Extracted records:
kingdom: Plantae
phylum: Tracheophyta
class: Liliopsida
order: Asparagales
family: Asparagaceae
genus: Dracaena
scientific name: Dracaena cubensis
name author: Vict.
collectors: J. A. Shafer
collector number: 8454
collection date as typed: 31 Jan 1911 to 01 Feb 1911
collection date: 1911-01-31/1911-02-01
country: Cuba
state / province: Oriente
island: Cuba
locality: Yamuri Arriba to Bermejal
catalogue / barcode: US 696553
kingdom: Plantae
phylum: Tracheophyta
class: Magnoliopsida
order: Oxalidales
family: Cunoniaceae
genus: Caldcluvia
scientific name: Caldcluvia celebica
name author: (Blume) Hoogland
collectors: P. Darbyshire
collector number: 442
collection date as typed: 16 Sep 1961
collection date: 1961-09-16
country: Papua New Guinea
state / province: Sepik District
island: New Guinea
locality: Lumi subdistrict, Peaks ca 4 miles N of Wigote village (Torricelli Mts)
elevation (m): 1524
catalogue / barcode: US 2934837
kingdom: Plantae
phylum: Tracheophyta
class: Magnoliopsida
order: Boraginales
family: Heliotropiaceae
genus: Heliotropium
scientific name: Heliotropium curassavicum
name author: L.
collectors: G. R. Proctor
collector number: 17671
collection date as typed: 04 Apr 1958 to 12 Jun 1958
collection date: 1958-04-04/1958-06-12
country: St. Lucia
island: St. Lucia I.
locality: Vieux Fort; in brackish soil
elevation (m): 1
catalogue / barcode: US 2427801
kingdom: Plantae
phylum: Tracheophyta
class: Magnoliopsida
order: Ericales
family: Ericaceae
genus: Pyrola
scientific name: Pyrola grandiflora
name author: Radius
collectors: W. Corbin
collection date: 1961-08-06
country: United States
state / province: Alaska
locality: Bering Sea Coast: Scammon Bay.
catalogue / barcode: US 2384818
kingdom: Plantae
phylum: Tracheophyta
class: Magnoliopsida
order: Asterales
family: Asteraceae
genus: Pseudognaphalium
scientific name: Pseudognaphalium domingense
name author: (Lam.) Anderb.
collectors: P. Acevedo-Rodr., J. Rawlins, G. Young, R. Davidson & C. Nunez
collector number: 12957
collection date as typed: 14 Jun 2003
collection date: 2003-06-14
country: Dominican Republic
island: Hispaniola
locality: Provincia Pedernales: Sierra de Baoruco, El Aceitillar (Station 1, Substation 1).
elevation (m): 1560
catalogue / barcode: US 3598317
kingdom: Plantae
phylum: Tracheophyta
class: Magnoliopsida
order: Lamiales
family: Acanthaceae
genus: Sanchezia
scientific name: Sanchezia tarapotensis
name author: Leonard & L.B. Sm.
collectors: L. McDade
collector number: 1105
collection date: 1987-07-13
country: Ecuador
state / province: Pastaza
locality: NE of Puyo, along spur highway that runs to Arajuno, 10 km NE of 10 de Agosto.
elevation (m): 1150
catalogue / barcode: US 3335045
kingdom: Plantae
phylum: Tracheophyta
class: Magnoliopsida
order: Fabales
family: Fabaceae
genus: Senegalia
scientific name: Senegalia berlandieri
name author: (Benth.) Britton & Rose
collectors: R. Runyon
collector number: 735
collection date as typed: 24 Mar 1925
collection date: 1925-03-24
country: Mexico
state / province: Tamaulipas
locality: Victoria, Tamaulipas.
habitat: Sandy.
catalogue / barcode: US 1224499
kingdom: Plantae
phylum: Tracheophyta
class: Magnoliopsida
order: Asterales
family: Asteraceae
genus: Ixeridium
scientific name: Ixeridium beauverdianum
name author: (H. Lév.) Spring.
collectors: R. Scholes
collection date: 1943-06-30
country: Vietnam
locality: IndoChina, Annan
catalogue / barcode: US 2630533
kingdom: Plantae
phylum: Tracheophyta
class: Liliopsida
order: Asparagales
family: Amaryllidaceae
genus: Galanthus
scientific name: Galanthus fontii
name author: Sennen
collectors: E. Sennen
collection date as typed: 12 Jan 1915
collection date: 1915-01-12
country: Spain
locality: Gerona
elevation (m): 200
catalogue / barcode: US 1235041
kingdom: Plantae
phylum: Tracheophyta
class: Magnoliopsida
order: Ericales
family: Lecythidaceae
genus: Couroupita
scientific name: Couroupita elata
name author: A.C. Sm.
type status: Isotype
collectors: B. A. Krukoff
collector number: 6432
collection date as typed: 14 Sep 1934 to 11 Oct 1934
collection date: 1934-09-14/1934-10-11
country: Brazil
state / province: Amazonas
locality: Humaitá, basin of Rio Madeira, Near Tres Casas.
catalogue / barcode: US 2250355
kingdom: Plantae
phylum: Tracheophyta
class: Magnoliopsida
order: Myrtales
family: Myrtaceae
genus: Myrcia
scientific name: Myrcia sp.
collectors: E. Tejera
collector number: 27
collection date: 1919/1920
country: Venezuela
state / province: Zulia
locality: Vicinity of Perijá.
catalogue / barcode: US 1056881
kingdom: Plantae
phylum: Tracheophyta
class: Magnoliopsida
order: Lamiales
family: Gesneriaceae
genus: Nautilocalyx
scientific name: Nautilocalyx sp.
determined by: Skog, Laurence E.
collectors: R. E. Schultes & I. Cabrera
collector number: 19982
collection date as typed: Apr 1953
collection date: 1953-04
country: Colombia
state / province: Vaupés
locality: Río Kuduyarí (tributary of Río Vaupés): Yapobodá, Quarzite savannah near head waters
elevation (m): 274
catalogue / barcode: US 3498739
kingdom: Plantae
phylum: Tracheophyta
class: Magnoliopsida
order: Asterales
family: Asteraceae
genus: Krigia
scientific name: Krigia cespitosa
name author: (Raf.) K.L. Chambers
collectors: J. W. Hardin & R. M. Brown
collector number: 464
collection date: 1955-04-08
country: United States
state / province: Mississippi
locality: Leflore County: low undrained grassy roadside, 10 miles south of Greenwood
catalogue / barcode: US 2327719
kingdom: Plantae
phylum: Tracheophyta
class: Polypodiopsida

What you have to do
Print the records exactly, starting at the line containing "country: Papua New Guinea" and ending after the line containing "genus: Senegalia".

Reply to the task
country: Papua New Guinea
state / province: Sepik District
island: New Guinea
locality: Lumi subdistrict, Peaks ca 4 miles N of Wigote village (Torricelli Mts)
elevation (m): 1524
catalogue / barcode: US 2934837
kingdom: Plantae
phylum: Tracheophyta
class: Magnoliopsida
order: Boraginales
family: Heliotropiaceae
genus: Heliotropium
scientific name: Heliotropium curassavicum
name author: L.
collectors: G. R. Proctor
collector number: 17671
collection date as typed: 04 Apr 1958 to 12 Jun 1958
collection date: 1958-04-04/1958-06-12
country: St. Lucia
island: St. Lucia I.
locality: Vieux Fort; in brackish soil
elevation (m): 1
catalogue / barcode: US 2427801
kingdom: Plantae
phylum: Tracheophyta
class: Magnoliopsida
order: Ericales
family: Ericaceae
genus: Pyrola
scientific name: Pyrola grandiflora
name author: Radius
collectors: W. Corbin
collection date: 1961-08-06
country: United States
state / province: Alaska
locality: Bering Sea Coast: Scammon Bay.
catalogue / barcode: US 2384818
kingdom: Plantae
phylum: Tracheophyta
class: Magnoliopsida
order: Asterales
family: Asteraceae
genus: Pseudognaphalium
scientific name: Pseudognaphalium domingense
name author: (Lam.) Anderb.
collectors: P. Acevedo-Rodr., J. Rawlins, G. Young, R. Davidson & C. Nunez
collector number: 12957
collection date as typed: 14 Jun 2003
collection date: 2003-06-14
country: Dominican Republic
island: Hispaniola
locality: Provincia Pedernales: Sierra de Baoruco, El Aceitillar (Station 1, Substation 1).
elevation (m): 1560
catalogue / barcode: US 3598317
kingdom: Plantae
phylum: Tracheophyta
class: Magnoliopsida
order: Lamiales
family: Acanthaceae
genus: Sanchezia
scientific name: Sanchezia tarapotensis
name author: Leonard & L.B. Sm.
collectors: L. McDade
collector number: 1105
collection date: 1987-07-13
country: Ecuador
state / province: Pastaza
locality: NE of Puyo, along spur highway that runs to Arajuno, 10 km NE of 10 de Agosto.
elevation (m): 1150
catalogue / barcode: US 3335045
kingdom: Plantae
phylum: Tracheophyta
class: Magnoliopsida
order: Fabales
family: Fabaceae
genus: Senegalia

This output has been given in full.